[Directive]:
According to the text about a husband who can't be home for his daughter's birth, when is the baby due?

No- he won't be here for that...

You all know by now that we're expecting a little girl (Mackenzie Elizabeth)- due June 19. Before I go about my rant, let me tell you that Caleb is unable to come home for the birth... we are OK with this... seriously. When I tell people that no, Caleb won't be here in the delivery room they freak out and start apologizing- for what exactly I have no idea... do not pity us that he's not going to be right next to me- again, we are FINE with it... it honestly bugs the crud out of me that people get so upset that he's not going to be riiiiiiiiiiiiiiiiight there... we really don't have much of a choice folks. So he's going to miss the birth- it's not like he's going to miss much else... my husband is going to be the most devout father I know, and will do anything and everything to witness everything he can. I don't know what people want me to say when they start apologizing- some have even cried... seriously, get over it. Again, we are not in control of the situation, and are again, FINE WITH IT. If we're completely ok with the situation we're in then why should anyone else care? Don't feel bad for us- just thank my husband for doing everything he is over there to keep us safe... you think we have it bad? Talk to the wife who found out she has a serious illness- do you think her husband can just come home? NOPE. What about the young wife who was expecting their first child, and miscarried after her husband left? Again, no. Well, what about weddings, birthdays, Christmas, Thanksgiving, and every other holiday? No. Sorry to tell you guys, but they don't get to just "come home" for those things... they miss a year filled with that stuff... and of course they want to be here, but it's not an option for them... so if we're all trying to deal with it how about everyone else just stop questioning everything else and not have pity on us... we can't do a thing about it.

[Supplied material]:
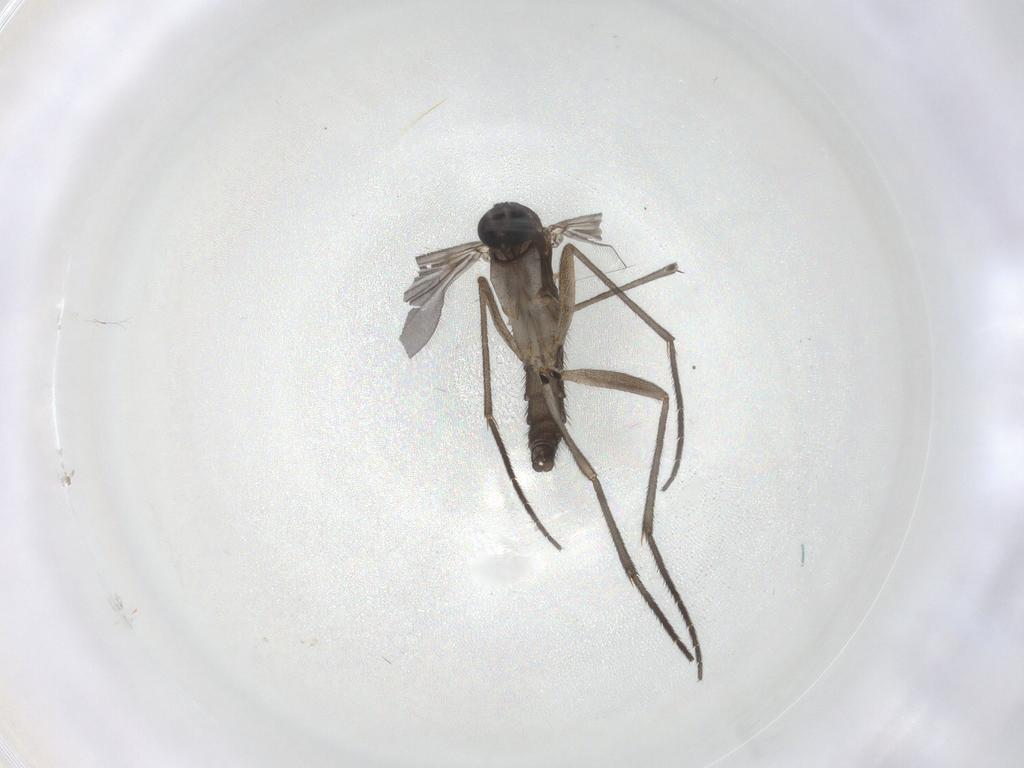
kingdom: Animalia
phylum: Arthropoda
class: Insecta
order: Diptera
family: Sciaridae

[The output]:
June 19.